Configuration Reference
| Parameter | Type | Default | Description |
|---|---|---|---|
default_mode | string | implement | Mode used when no signals are detected |
auto_detect | bool | true | Automatically detect mode from user message content |
manual_override | bool | true | Allow slash-command mode switching |
brainstorm_min_options | int | 3 | Minimum alternatives to present in brainstorm mode |
implement_max_explanation | int | 2 | Maximum sentences of explanation in implement mode |
review_severity_levels | string[] | ["critical","high","medium","low"] | Severity categories for review mode |
debug_require_reproduction | bool | true | Whether debug mode should ask for repro steps |
ship_checklist_categories | string[] | ["code","security","performance","deploy"] | Checklist sections for ship mode |
pec_max_cycles | int | 3 | Maximum Plan-Execute-Critic iterations |
mode_transition_logging | bool | false | Log mode transitions for analytics |
Best Practices
-
Let automatic detection handle 80% of cases, but always support manual override. Users should never feel locked into a mode. The
/implementand/debugtriggers give immediate control. -
Keep IMPLEMENT mode ruthlessly concise. The most common complaint about AI code assistants is verbosity. In implement mode, the code IS the explanation. Limit prose to 1-2 sentences maximum.
-
In DEBUG mode, always state the root cause before the fix. Users who understand why something broke can prevent future occurrences. "The null check was missing because..." is more valuable than just the fix.
-
REVIEW mode should acknowledge positives, not just criticize. Starting with what is done well builds trust and encourages good patterns. "The error handling in the API layer is solid" before "The input validation is missing..."
-
Use the PEC cycle for any task that takes more than 10 minutes. Planning before implementing and reviewing after implementing catches issues that single-pass coding misses.
-
Avoid mode blending in a single response. If the user asks to brainstorm AND implement in one message, do the brainstorm first, get confirmation, then switch to implement. Mixing modes produces muddled output.
-
Calibrate SHIP mode checklists to your actual stack. A generic checklist is less useful than one tailored to your frameworks, deployment targets, and known failure points.
-
Track mode usage over time to improve detection. If your team overwhelmingly uses debug mode on Mondays after weekend deployments, you might want to make debug the default on Mondays.
Troubleshooting
Problem: AI keeps explaining code in IMPLEMENT mode. Solution: Reinforce the behavioral contract in your CLAUDE.md or system prompt. Add explicit instructions: "In IMPLEMENT mode, output code blocks followed by at most 2 sentences. No step-by-step explanations."

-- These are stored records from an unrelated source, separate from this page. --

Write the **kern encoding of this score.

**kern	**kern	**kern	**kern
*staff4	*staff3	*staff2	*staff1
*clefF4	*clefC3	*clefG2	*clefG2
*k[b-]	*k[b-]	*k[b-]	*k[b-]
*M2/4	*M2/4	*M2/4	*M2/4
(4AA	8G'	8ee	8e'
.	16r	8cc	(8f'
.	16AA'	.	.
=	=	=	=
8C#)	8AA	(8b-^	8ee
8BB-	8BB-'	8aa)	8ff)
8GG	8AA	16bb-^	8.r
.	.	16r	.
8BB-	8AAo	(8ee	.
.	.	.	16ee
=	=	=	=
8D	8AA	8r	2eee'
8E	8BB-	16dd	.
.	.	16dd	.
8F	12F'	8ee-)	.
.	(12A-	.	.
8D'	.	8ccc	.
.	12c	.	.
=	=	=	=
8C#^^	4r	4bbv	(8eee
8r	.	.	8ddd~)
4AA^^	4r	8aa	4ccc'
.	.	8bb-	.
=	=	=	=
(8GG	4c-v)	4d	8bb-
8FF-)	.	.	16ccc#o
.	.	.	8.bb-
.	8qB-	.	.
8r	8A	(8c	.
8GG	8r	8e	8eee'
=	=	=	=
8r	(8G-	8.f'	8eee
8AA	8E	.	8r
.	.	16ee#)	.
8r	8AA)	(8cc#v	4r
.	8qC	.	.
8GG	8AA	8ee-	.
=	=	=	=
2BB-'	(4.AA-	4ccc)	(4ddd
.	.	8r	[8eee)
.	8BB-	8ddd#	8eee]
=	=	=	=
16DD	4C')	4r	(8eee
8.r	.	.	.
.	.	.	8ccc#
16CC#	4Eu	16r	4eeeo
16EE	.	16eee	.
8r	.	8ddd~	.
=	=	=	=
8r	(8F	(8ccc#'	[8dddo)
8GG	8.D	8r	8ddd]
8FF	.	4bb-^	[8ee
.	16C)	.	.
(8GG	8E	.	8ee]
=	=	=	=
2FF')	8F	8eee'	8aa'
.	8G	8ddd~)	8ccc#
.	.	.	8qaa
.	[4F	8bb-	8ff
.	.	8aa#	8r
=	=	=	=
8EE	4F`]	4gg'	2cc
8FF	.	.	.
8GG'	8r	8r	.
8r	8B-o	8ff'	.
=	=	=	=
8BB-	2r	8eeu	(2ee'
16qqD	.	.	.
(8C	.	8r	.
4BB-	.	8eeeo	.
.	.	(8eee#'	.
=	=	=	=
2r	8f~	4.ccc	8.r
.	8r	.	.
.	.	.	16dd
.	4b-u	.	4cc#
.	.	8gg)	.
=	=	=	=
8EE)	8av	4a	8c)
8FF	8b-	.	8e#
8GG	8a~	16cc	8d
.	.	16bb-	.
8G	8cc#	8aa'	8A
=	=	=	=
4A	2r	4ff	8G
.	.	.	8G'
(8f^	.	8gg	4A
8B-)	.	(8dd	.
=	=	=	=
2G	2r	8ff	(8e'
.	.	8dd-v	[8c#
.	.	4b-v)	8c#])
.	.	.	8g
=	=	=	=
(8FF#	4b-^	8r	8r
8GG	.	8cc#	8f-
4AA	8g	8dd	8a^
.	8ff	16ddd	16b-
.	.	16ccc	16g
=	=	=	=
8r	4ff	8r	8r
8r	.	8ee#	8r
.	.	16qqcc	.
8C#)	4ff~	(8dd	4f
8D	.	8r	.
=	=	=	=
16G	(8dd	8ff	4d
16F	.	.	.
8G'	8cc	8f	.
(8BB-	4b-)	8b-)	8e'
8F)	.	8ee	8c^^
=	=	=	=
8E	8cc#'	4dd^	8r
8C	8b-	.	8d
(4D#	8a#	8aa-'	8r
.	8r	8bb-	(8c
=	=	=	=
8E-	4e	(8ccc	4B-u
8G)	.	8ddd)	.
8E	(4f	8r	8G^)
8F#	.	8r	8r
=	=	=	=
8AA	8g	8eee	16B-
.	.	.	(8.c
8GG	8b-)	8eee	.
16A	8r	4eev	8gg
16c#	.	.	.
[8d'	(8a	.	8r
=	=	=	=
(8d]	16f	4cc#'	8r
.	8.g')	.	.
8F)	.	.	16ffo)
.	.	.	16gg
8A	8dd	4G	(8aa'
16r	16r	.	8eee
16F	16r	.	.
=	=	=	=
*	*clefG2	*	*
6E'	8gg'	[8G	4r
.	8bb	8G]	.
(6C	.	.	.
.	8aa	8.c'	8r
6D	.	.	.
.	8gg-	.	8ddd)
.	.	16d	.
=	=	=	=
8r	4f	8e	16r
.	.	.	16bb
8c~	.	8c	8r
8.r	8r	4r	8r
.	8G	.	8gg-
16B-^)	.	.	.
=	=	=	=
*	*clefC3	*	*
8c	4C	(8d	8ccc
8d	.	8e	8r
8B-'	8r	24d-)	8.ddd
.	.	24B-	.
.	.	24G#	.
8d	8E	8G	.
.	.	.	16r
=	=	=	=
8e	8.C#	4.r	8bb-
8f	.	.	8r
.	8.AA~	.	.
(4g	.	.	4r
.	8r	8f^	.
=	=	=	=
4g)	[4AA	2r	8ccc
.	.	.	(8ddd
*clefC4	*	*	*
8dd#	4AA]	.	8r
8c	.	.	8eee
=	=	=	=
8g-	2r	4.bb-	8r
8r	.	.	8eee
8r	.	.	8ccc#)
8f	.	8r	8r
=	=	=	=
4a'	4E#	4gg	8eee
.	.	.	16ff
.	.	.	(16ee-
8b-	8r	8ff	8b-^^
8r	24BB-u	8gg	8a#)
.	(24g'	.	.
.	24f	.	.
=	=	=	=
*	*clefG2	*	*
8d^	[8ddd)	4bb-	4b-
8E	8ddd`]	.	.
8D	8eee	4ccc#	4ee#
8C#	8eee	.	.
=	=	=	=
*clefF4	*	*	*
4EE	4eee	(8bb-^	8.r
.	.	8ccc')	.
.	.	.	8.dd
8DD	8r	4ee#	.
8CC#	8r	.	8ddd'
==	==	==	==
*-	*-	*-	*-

Problem: Mode detection picks the wrong mode.
Solution: Manual override with /mode commands is the immediate fix. Long-term, adjust keyword weights in the detection logic. Debug signals (error, bug, not working) should have higher weight since debugging is typically more urgent.
Problem: BRAINSTORM mode produces options that are too similar. Solution: Add a constraint in the brainstorm prompt: "Ensure options are architecturally distinct. Option A should use a fundamentally different approach from Option B." Also increase the minimum options count to 4-5 for complex decisions.
Problem: PEC cycle never converges (critic keeps rejecting). Solution: Set a maximum cycle count (3 is typical). On the final cycle, the critic should provide a "good enough with caveats" approval. Also check if the critic's standards are unrealistically high -- calibrate against your actual code quality bar.
Problem: Mode transitions feel jarring mid-conversation. Solution: Add a brief transition sentence when switching modes: "Switching to debug mode to investigate this error." This sets the user's expectations for the changed response style.